• Tâche brève: Poursuivez le texte consacré au coup d'État de mai 1958 et à l'opération Résurrection à partir de sa dernière phrase.

• Section de texte:
<<<<
Cet évènement majeur de l'Histoire de France est quasiment absent des livres d'Histoire. On ne le commémore jamais. C'est l'autre grand tabou de la France contemporaine, après celui de Vichy. Quarante ans après, l'évidence s'impose malgré tout : la naissance de l'actuelle République n'a été possible que grâce à un coup d'État d'un type nouveau, perpétré avec le concours de l'extrême droite et des forces de sécurité du pays.

En racontant la genèse et le déroulement de ce coup d'État, Christophe Nick met en évidence une technique simple et efficace de prise de pouvoir dans une démocratie moderne. Technique qui, aujourd'hui, compte des émules aux quatre coins du globe. Cette enquête s'accompagne d'un petit “manuel du coup d'État démocratique” en ouze leçons, intercalées entre chaque chapitre, qui pourrait passer pour un jeu amusant s'il ne démontrait pas l'extrême fragilité des démocraties. »

 

Christophe Nick : “Les origines de la Ve République c’est Technique du coup d’État de Malaparte”, Les Influences, 4 oct 2018

« En 1999, un journaliste d’enquête, Christophe Nick (né, smiley, en 1958), avait publié un document, Résurrection (Fayard). Résurrection était le nom de l’opération destinée à faire revenir De Gaulle au pouvoir en mai 1958, sans utiliser les élections ni faire basculer le pays dans un régime de dictature. Mode d’emploi :la famille politique avec plusieurs nuances dite des nationaux, gaullistes et extrême droite, cultivaient depuis de nombreuses années, le dessein de renverser la IVe République. Les diverses crises que sécrètent la Guerre d’Algérie, et qu’ils aggravent avec les techniques de la guerre psychologique très en vogue au 5e Bureau, permettent cette rupture spectaculaire. “ Les gaullistes poussent l’armée à basculer, ce qu’elle fera le 13 mai après que les activistes ont pris d’assaut le Gouvernement général d’Alger, explique l’enquêteur. En collaboration avec l’état-major gaulliste, les militaires organisent la sécession de la Corse, puis montent un projet de débarquement sur Paris. C’est l’opération Résurrection. Devant la menace de guerre civile, l’Assemblée nationale cède. Elle donne les pleins pouvoirs à De Gaulle, puis vote sa propre dissolution pour que s’élabore la constitution de la Ve République.” Ce scénario des coulisses pourtant connu, balisé, validé n’est que très peu étudié dans les lycées et universités français. Soixante ans plus tard, la constitution de 1958 est toujours en vigueur, et garde bon pied bon œil malgré les rêves de Vie République, et les promesses de réforme constitutionnelle d’Emmanuel Macron. (…)
>>>>
• Données extraites:
<<<<
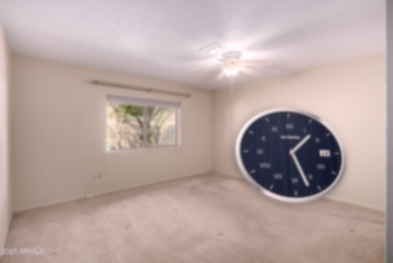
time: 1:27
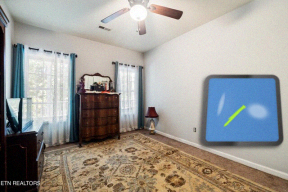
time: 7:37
>>>>
<<<<
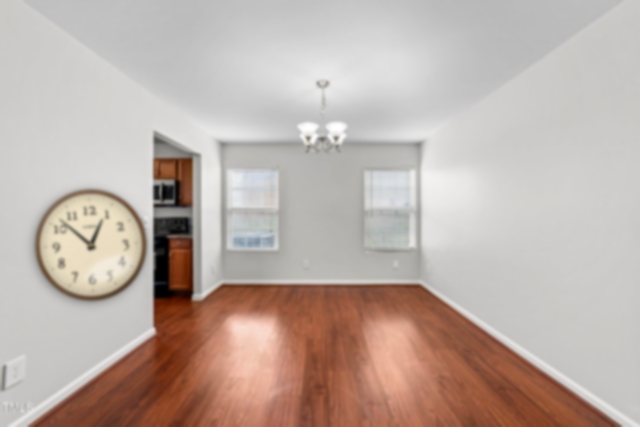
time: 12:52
>>>>
• Résultat produit:
C N : J’ai sans doute interviewé les tout derniers acteurs de cette période. (…) Ils étaient à la fin de leur vie, et se sont avérés très bavards avec moi. Ils m’ont ouvert leurs archives personnelles, et leurs derniers petits secrets, ils n’ont pas hésité à me relancer pour des précisions et me faire rencontrer d’autres témoins. Je parle de l’extrême droite, des rebelles putschistes de l’armée ou de quelques personnages hors-normes, pas des gaullistes impliqués dans la conquête de mai 58. Eux m’ont donné un peu plus de fil à retordre. (…) lorsque mon livre est sorti, un collaborateur parlementaire m’a invité à l’Assemblée nationale et m’a fait rencontrer “comme par hasard” Robert Pandraud dans un bureau. Le vieux briscard m’a dit dans un large sourire : “Vous avez fait un chef d’œuvre”.

Q : Dans un entretien aux Inrocks, l’historien Grey Anderson réfute votre expression de “Coup d’État démocratique”.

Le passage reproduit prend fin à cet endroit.